> **WORK TASK**:
Repeat all the records exactly, omitting pictures.

START INFORMATION SUPPLIED

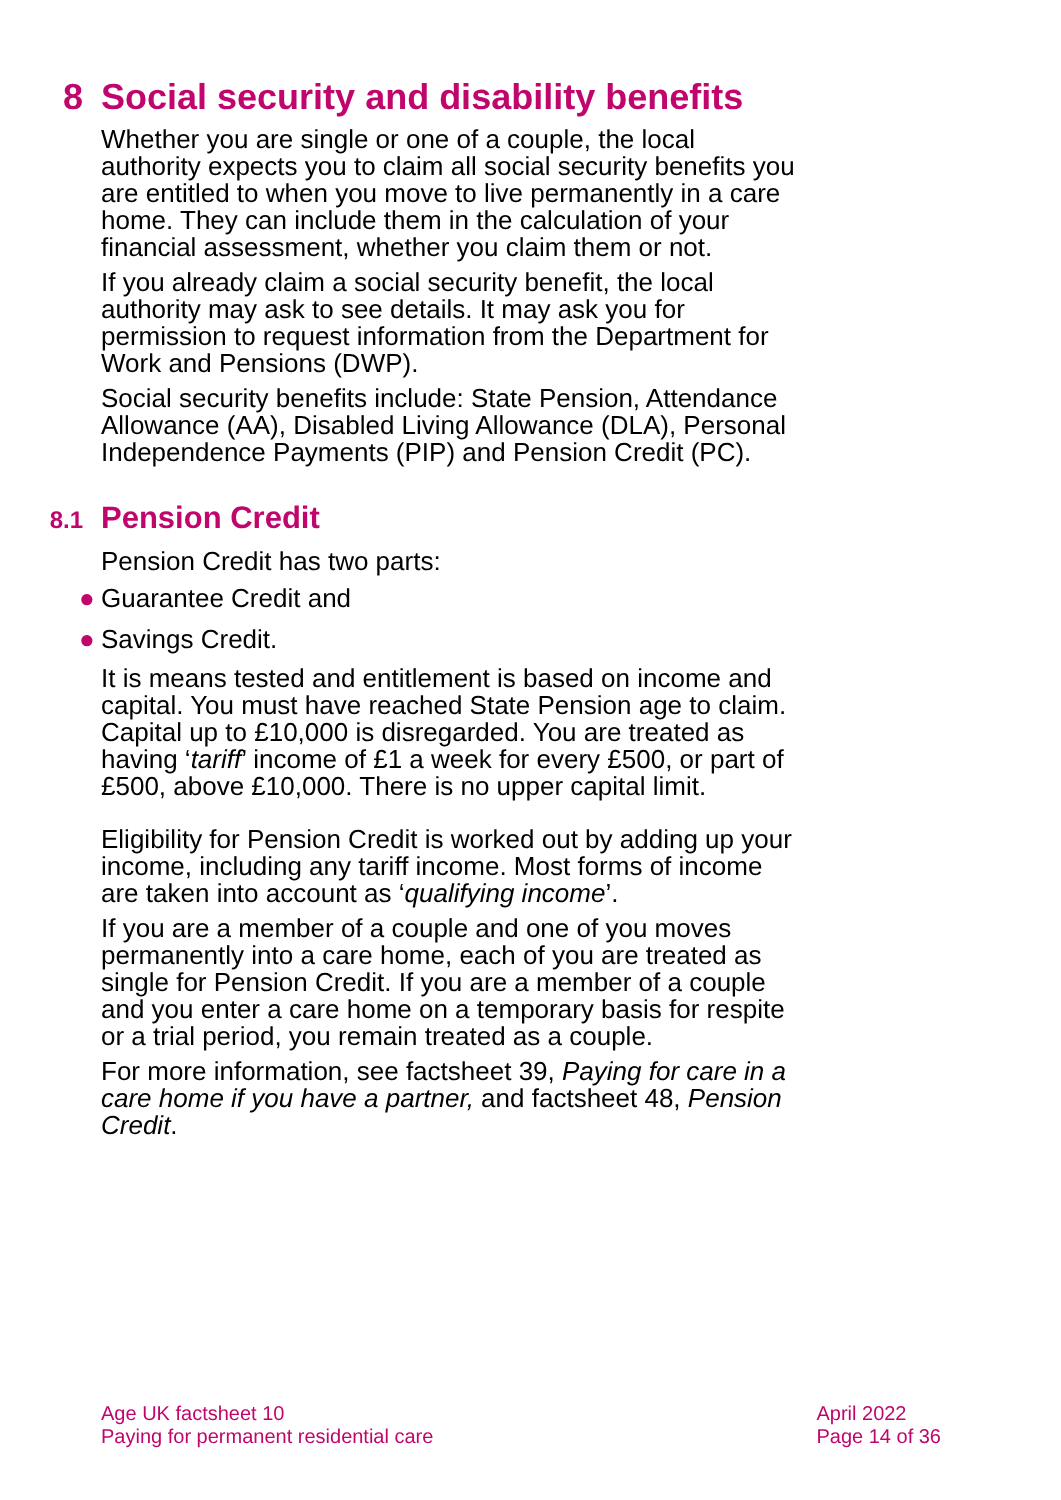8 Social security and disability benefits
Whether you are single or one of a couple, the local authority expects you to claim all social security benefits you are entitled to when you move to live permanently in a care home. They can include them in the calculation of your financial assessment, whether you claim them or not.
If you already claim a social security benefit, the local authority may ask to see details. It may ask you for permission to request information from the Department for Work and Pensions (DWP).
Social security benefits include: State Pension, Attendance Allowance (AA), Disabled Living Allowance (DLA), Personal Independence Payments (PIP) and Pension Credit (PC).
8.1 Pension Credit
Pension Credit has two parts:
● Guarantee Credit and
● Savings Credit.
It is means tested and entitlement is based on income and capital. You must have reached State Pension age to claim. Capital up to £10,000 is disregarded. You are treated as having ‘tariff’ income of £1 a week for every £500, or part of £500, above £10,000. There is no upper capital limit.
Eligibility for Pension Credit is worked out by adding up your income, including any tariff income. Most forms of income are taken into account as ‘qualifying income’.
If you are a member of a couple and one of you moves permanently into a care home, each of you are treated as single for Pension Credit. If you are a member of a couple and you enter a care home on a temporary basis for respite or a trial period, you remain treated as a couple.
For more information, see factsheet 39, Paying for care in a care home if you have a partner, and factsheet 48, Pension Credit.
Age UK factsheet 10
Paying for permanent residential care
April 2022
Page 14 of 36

END INFORMATION SUPPLIED

> **RESPONSE AREA**:
8 Social security and disability benefits
Whether you are single or one of a couple, the local authority expects you to claim all social security benefits you are entitled to when you move to live permanently in a care home. They can include them in the calculation of your financial assessment, whether you claim them or not.
If you already claim a social security benefit, the local authority may ask to see details. It may ask you for permission to request information from the Department for Work and Pensions (DWP).
Social security benefits include: State Pension, Attendance Allowance (AA), Disabled Living Allowance (DLA), Personal Independence Payments (PIP) and Pension Credit (PC).
8.1 Pension Credit
Pension Credit has two parts:
● Guarantee Credit and
● Savings Credit.
It is means tested and entitlement is based on income and capital. You must have reached State Pension age to claim. Capital up to £10,000 is disregarded. You are treated as having ‘tariff’ income of £1 a week for every £500, or part of £500, above £10,000. There is no upper capital limit.
Eligibility for Pension Credit is worked out by adding up your income, including any tariff income. Most forms of income are taken into account as ‘qualifying income’.
If you are a member of a couple and one of you moves permanently into a care home, each of you are treated as single for Pension Credit. If you are a member of a couple and you enter a care home on a temporary basis for respite or a trial period, you remain treated as a couple.
For more information, see factsheet 39, Paying for care in a care home if you have a partner, and factsheet 48, Pension Credit.
Age UK factsheet 10
Paying for permanent residential care
April 2022
Page 14 of 36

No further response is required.